Vulnerability Assessment Procedure
- Review & update high level infrastructure documentation.
- Identify & document all points of communication between internal servers, and with external services.
- For each of the above, check communication protocol and method for compliance with industry-standard security procedures.
- For each of the above, verify server allows access to the necessary clients only.
- For each of the above, consider potential exploits based on recent developments in web security.
- Review firewall settings for IP-restrictions to authorized Uptime.com developers/system administrators. Verify all “central” servers are fully hidden behind the firewall.
- Run port scanning to ensure only HTTP/HTTPS is visible to the outside.
- Verify that all OS security updates have been applied to all servers.
- Verify that all security updates have been applied to security-related applications and libraries on all servers (SSL, SSH, Nginx, gunicorn).
- Document any potential security issues for development & resolution in subsequent development cycles.
Security Incident Response Procedure
- Technical and business leads shall be notified as soon as any security breach has been detected.

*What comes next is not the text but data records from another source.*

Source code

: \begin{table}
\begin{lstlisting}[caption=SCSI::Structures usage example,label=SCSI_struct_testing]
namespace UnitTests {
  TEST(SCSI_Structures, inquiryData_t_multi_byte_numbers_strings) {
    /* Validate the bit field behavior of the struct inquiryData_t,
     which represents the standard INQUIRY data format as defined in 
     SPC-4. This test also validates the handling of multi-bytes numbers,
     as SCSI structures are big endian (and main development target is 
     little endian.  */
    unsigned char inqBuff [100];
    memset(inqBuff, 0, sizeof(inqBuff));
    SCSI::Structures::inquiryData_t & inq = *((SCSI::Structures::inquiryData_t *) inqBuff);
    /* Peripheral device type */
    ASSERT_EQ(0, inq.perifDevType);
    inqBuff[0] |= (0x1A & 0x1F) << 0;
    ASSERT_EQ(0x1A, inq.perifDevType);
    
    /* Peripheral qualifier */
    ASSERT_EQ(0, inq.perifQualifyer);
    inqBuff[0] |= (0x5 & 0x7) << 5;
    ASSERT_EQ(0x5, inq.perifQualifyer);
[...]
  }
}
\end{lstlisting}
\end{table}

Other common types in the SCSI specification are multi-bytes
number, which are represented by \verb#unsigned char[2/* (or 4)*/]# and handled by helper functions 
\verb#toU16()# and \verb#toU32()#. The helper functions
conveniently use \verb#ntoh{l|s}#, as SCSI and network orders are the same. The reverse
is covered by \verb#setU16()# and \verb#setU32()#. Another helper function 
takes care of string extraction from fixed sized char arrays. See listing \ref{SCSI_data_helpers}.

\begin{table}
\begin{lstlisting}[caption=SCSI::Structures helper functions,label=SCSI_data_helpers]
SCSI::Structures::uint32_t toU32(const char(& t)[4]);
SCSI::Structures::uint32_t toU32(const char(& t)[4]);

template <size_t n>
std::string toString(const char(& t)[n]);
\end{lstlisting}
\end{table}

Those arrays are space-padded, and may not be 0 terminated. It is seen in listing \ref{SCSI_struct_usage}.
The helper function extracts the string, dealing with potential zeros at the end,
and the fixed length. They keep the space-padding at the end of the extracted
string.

- The affected areas of the system shall be determined and either blocked or shut down to mitigate the incident as soon as possible.
- All logs from the affected servers shall be saved offsite, and the cause of the security breach shall be determined.
- A short term fix shall be approved by the technical leads and put into place to prevent a short-term recurrence of the breach.
- Affected systems shall be restarted.
- Detailed diagnosis of the breach and development of a permanent solution shall be added to the near-term development pipeline at high priority.